Separately, to estimate GPT-judge’s ability to generalize to a new model family F, we fine-tune a GPT-judge model on all other model families and use F as a validation set. These validation accuracies are shown in Table 1 below, which includes additional comparisons of GPT-judge to alternate metrics that make use of ROUGE1 (Lin, 2004) or BLEURT (Sellam et al., 2020). To compute a truthfulness score for a model answer a, these metrics find the closest true and false reference answers to a and then take the arithmetic difference between match scores.

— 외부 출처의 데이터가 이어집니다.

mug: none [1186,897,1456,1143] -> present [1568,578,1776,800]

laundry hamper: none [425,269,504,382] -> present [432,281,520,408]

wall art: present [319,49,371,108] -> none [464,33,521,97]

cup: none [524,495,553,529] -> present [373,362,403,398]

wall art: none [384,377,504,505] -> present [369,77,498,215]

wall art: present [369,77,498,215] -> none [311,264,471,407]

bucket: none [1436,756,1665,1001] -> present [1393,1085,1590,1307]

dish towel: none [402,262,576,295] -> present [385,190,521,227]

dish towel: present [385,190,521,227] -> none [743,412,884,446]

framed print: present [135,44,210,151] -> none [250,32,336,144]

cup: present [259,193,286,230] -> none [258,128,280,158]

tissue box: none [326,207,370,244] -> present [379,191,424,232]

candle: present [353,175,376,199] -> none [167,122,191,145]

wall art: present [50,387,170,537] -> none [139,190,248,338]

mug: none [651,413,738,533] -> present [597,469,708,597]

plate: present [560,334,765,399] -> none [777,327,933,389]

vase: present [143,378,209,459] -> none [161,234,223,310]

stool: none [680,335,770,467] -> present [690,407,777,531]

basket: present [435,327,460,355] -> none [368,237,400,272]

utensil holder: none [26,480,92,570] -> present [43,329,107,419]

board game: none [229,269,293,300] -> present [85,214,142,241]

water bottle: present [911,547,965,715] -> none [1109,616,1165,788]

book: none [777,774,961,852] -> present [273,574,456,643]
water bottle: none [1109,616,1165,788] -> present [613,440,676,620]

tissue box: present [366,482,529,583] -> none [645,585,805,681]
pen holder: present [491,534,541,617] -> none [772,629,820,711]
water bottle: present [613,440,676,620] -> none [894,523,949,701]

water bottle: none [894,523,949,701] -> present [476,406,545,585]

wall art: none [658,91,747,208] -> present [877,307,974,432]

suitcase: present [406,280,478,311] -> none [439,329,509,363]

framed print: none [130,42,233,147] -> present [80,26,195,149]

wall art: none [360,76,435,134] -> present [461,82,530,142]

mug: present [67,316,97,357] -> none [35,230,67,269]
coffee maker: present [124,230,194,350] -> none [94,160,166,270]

Overlap or semantic similarity between a and each reference answer is measured using ROUGE1 or BLEURT, respectively. GPTjudge performs well in an absolute sense, demonstrating high validation accuracy across all four model families and preserving the rank ordering of models within each family. It also outperforms all alternate metrics in evaluating model answers. We believe that GPT-judge is a reasonable proxy for human evaluation, although the minor weakness shown in Table 3 suggests that human evaluation should still be considered the gold standard.
인간 평가는 비용이 많이 들고 복제하기 어렵기 때문에, 우리는 TruthfulQA 모델 성능을 평가하기 위한 자동화된 새로운 측정 항목인 'GPT-judge'를 소개합니다. GPT-judge는 TruthfulQA의 질문에 대한 답변을 참 또는 거짓으로 분류하기 위해 미세 조정된 GPT-3-6.7B 모델입니다.
GPT-judge의 훈련 세트는 (질문, 답변, 레이블) 형식의 세트로 구성되며, 레이블은 참 또는 거짓 중 하나입니다. 훈련 세트에는 저자가 작성한 참/거짓 참조 답변이 있는 벤치마크에서 직접 가져온 6.9k 개의 예제와, 답변이 Section 3.1의 모델 중 하나에 의해 생성되고 레이블은 인간 평가인 약 15.5k 개의 예제가 포함되어 있습니다.
최종 GPT-judge 모델의 경우, 모든 모델에서 예제를 훈련합니다. GPT-judge의 목표는 TruthfulQA의 질문에 대한 진실성을 평가하는 것뿐이며(새로운 질문으로 일반화할 필요 없음), 항상 훈련 세트에 모든 질문을 포함시킵니다. 미세 조정을 수행하기 위해 OpenAI API를 사용합니다. 진실성 대신 정보성을 평가하기 위해 동일한 접근 방식을 사용하여 모델을 미세 조정합니다.
또한 GPT-judge의 모델 능력을 새로운 모델 패밀리 F로 일반화하기 위해, GPT-judge 모델을 다른 모든 모델 패밀리에서 미세 조정하고 F를 검증 세트로 사용하여 추정합니다. 이러한 검증 정확도는 아래 표 1에 나와 있으며, ROUGE1(Lin, 2004) 또는 BLEURT(Sellam et al., 2020)를 활용하는 대안 측정 항목과 GPT-judge를 비교하는 추가 정보도 포함되어 있습니다. 모델 답변의 진실성 점수를 계산하기 위해 이러한 메트릭은 a와 가장 가까운 참과 거짓 참조 답변을 찾은 다음 일치 점수 사이의 산술 차이를 취합니다.
중복 또는 의미적 유사성은 각각 ROUGE1 또는 BLEURT를 사용하여 a와 각 참조 답변 간에 측정됩니다. GPT-judge는 절대적인 의미에서 우수한 성능을 나타내며, 모든 네 모델 패밀리에서 높은 검증 정확도를 보이며 각 패밀리 내의 모델 순위를 유지합니다. 또한 모델 답변을 평가하는 모든 대체 측정 항목을 능가합니다. 우리는 GPT-judge가 인간 평가의 합리적인 대리자임을 믿지만, 표 3에서 나타난 작은 약점은 여전히 인간 평가를 골드 스탠더드로 고려해야 함을 시사합니다.